Rondo Energy in Fremont, Calif., secured $22 million in financing to ramp up production of its celebrated heat battery that offers a zero-emissions source of industrial heat, storing solar and wind energy at temperatures more than 1,200 C (2,192 F). The company says it plans to begin manufacturing and delivering systems to customers in late 2022. This might be a better route than the aforementioned hydrogen journey.
Investors in the company note that the cost of renewable energy has steadily fallen, but it hasn’t been an option for industries requiring high-temperature process heat because it is a challenge to efficiently convert renewable electricity to high-temperature thermal energy.
The Rondo system is designed to pull energy from solar, wind and the energy grid, intermittently charging special battery brick materials while delivering continuous heat. Rondo says it will enable companies in industries such as cement, fuels, food and water desalination to reduce their emissions while also leveraging the falling costs of
Another group, Viking Cold Solutions in Houston, had its thermal energy storage technology validated after a two-year study by environmental consulting firm D+R International on behalf of Southern California Edison.
The technology uses phase-change materials and intelligent controls to significantly improve cold-storage facilities’ energy efficiency and demand-management capabilities. Refrigeration is the third-largest category of energy use in California.
During two years of testing, the company’s products increased energy efficiency by 25% within a refrigeration system and substantially reduced peak load demand while better maintaining required product temperatures. Viking is hoping the validation will kickstart the adoption of its technology by food manufacturers, distributors and food retailers across the country.
• Motors. One technology offering promise for greater electrification and efficiency in industrial processes is the unsung electric motor. Millions of them undertake a huge amount of the work each day, contributing to our collective wealth.
Ben Schuler of Infinitum Electric in Round Rock, Texas, says motors consume 53% of all electricity; his company’s products can save about half of this because they are so efficient. Its design eliminates a lot of iron and copper and operates via etchings on circuit boards.
“For example, it’s 18 lb. vs. 8 lb.,” Schuler says. “Smaller, quieter, lighter, less raw material but same output. Higher current density, 67% less copper and greater ability to cool the stator. We own 25 patents and another 25 pending patents.”
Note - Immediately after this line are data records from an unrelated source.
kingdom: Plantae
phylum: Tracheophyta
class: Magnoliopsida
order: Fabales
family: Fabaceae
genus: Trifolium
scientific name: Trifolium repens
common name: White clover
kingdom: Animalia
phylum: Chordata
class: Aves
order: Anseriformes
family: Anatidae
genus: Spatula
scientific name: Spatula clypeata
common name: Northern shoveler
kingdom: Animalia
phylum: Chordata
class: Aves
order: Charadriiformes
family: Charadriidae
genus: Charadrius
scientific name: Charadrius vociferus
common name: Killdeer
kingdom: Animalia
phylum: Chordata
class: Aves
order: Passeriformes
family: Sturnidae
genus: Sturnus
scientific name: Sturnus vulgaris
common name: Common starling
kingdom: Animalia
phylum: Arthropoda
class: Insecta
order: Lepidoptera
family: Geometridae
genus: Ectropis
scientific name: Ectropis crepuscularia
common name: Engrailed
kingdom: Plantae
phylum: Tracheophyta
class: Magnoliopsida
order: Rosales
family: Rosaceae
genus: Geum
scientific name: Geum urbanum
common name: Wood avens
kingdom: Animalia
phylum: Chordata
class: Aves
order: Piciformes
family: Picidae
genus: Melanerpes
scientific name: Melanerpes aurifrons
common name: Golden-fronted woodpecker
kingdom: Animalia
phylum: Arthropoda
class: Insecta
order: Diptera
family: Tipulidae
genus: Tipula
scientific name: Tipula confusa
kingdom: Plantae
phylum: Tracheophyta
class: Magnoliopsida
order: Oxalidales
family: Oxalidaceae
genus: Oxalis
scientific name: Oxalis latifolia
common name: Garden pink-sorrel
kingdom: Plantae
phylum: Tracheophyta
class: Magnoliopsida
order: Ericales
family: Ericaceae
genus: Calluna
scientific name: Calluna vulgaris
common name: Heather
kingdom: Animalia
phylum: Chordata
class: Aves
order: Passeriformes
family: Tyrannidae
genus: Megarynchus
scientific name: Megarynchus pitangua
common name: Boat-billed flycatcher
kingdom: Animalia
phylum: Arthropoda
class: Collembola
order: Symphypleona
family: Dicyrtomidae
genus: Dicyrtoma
At the 2019 AHR Expo, Schuler was alone with a small table and minimal customer interest. Then the company began winning awards and in 2022, it is producing thousands of motors, had a large, well-staffed AHR booth and nonstop customer inquiries.
It is already producing or planning to manufacture motors for numerous applications for industrial processes, HVAC equipment and the transportation sector. The marketing manager says the product roadmap will result in models for each market in sizes ranging from 1/2 horsepower to 30 horsepower by 2024.
When I think about motor technology taking great leaps similar to this within a few short years, my mind imagines a future in which micro-circuitry and prefabricated buildings generating their own power will enable self-contained, off-grid industry and living almost anywhere — a completely reinvented, highly energy-efficient, greener world.
And as Mark Jacobson is happy to explain, we already possess viable solutions to create it. We need to control the misinformation and deploy, deploy, deploy.